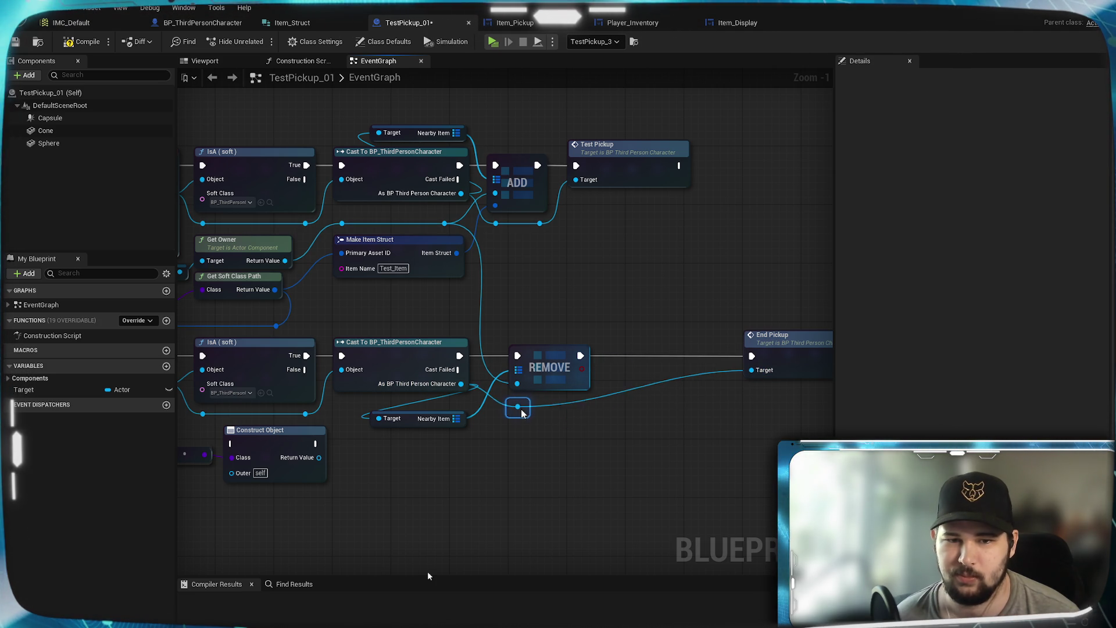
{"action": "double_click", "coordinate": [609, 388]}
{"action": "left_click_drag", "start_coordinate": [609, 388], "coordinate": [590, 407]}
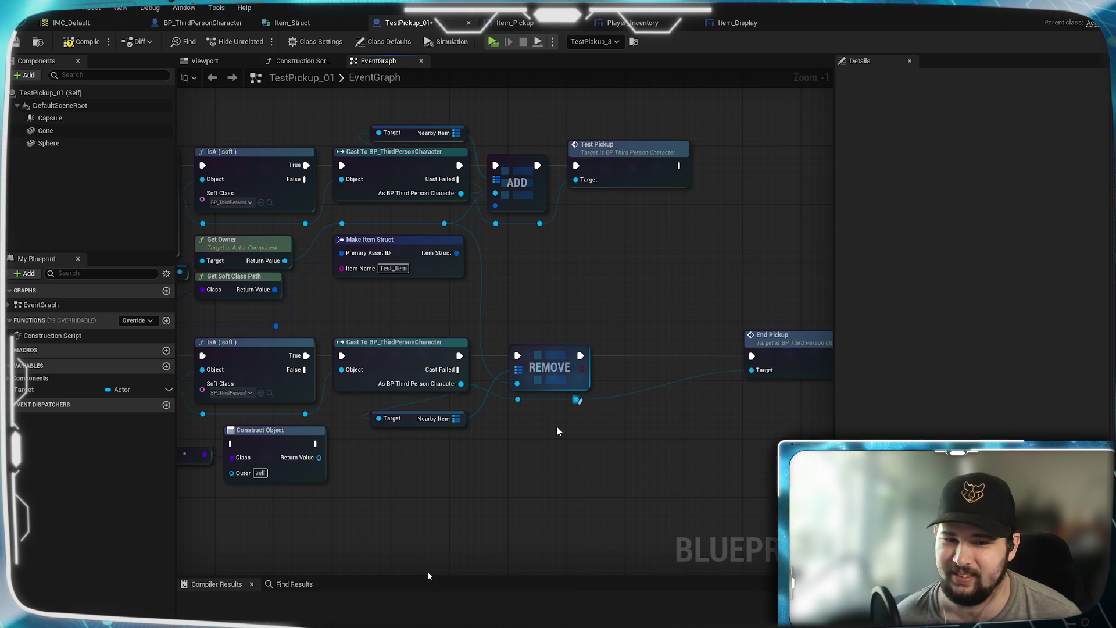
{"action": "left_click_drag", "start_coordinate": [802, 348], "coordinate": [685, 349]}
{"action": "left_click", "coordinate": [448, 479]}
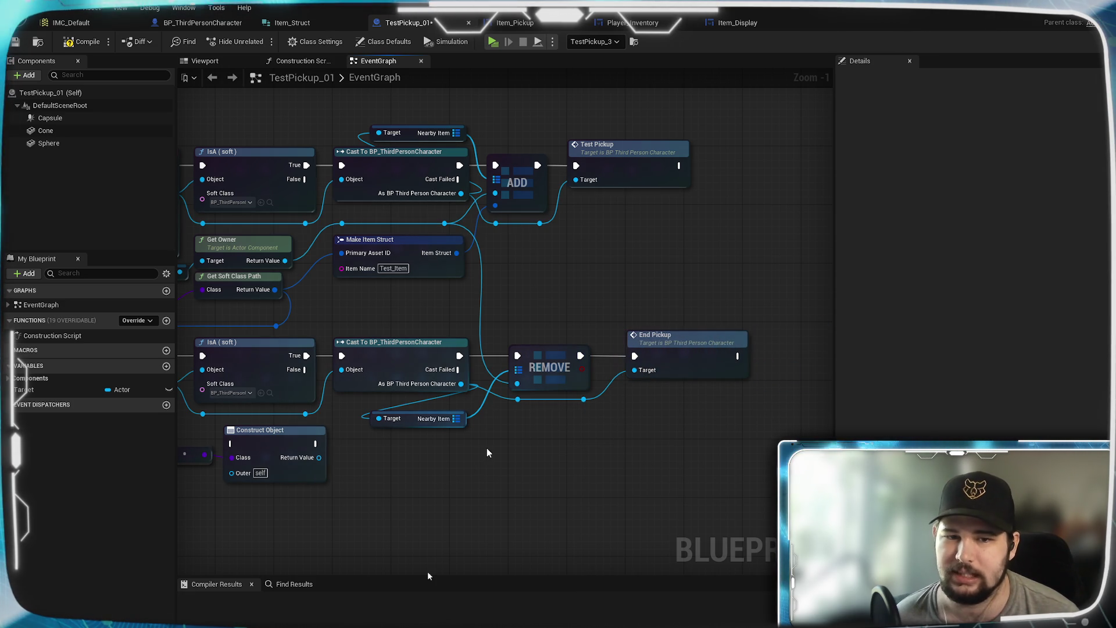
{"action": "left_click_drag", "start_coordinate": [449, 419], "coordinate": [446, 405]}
# # #
# What you will do:
The records above should be reproduced exactly, with the pictures omitted.

# Task solution:
{"action": "double_click", "coordinate": [609, 388]}
{"action": "left_click_drag", "start_coordinate": [609, 388], "coordinate": [590, 407]}
{"action": "left_click_drag", "start_coordinate": [802, 348], "coordinate": [685, 349]}
{"action": "left_click", "coordinate": [448, 479]}
{"action": "left_click_drag", "start_coordinate": [449, 419], "coordinate": [446, 405]}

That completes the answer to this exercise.